Mo. mayor offers $2.5K call taker hiring bonus to reduce 911 hold times
Kansas City Mayor Mayor Quinton Lucas hopes bonus will increase the number of call takers, help city meet national standards for answering 911 calls
By Robert A. Cronkleton
The Kansas City Star
KANSAS CITY, Mo. — During his fifth State of the City Address Wednesday, Mayor Quinton Lucas said he has proposed $2,500 hiring and retention bonuses for all 911 call takers and dispatchers to address the Kansas City Police Department’s lagging 911 hold times problem.
“We have to have call takers who answer 911 when our residents call,” Lucas said. He also proposed the incentive be applied to other civilian employees of the police department. Lucas is also proposing pay raises for all Kansas City police officers and a 30% bump in the starting salaries for new officers.
In a story published online Tuesday, The Star reported the Kansas City Police Department is the only public safety agency in the metro area that fails to meet national standards when it comes to answering 911 calls, and questioned whether higher pay may be a solution.
The 911 hold times problem isn’t new, and the department has long explained staffing problems and high call volume have led to the delays. Its communications unit has had dozens of unfilled positions for months and has been talking about the problem for years.
To understand how the staffing problem might be influenced by the starting pay offered to employees answering 911 calls, The Star reached out to several of the larger public safety agencies in the regional 911 system to compare pay with the Kansas City Police Department.
Kansas City, at $20.48 an hour, fell on the lower end of starting salaries among the public safety agencies The Star asked for information. That’s despite the fact that Kansas City has the largest call volume.
“I also call on my colleagues charged with managing the police department, those appointed by the Governor to the Board of Police Commissioners, to expeditiously complete the salary review of all positions and adjust 911 call taker and dispatcher salaries to among the top in our region, as we are proposing today with police officers, so that no one, ever in the future has to wait on hold when calling 911 and facing potentially one of the greatest emergencies in their lives,” Lucas said.
This comes as Kansas City’s 911 problem has continued to worsen.
National groups encourage 90% of calls to be answered within 15 seconds and 95% answered within 20 seconds.

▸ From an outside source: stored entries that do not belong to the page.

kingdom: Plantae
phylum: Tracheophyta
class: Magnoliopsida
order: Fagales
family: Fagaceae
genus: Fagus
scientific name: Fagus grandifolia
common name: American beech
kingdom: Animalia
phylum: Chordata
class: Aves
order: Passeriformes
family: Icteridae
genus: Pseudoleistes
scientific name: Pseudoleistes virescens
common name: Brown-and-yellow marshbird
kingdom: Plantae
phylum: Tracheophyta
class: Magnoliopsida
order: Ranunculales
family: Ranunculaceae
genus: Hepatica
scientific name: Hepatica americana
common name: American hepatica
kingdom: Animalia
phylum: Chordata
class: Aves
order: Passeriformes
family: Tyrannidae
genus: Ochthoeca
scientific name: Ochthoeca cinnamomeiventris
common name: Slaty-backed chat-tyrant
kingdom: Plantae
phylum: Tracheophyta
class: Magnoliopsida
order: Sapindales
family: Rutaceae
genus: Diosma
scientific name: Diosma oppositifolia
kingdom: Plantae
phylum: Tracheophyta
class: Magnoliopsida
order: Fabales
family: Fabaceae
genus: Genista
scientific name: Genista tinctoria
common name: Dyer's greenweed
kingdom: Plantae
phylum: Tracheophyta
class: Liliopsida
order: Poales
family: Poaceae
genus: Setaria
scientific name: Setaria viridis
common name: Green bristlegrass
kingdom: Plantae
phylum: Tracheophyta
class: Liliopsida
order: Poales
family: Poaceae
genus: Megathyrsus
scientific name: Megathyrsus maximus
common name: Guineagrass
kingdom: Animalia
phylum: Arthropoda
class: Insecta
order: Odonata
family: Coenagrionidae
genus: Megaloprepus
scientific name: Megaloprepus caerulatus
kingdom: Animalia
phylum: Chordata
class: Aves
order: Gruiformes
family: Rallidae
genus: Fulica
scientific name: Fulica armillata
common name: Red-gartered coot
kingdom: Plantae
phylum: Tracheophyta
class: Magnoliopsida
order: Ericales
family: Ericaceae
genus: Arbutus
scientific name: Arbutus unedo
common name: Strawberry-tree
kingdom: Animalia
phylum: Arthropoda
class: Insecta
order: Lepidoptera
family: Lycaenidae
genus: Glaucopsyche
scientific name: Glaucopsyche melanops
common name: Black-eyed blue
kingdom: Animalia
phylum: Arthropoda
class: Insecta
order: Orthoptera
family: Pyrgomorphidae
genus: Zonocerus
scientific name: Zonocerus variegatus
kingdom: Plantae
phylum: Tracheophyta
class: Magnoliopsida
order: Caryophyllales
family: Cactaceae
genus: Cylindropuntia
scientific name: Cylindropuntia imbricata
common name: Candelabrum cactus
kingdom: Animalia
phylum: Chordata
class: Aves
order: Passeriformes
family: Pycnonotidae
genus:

In May, just under 41% of Kansas City’s 911 calls, or two out of five, were answered in 15 seconds, according to the Mid-America Regional Council.
In December, the latest month available, fewer than 63% of 911 calls handled by the Police Department were answered within 15 seconds.
In contrast, every other agency in the regional 911 system met the national standards in December.
The budget will be formally presented to the City Council on Thursday.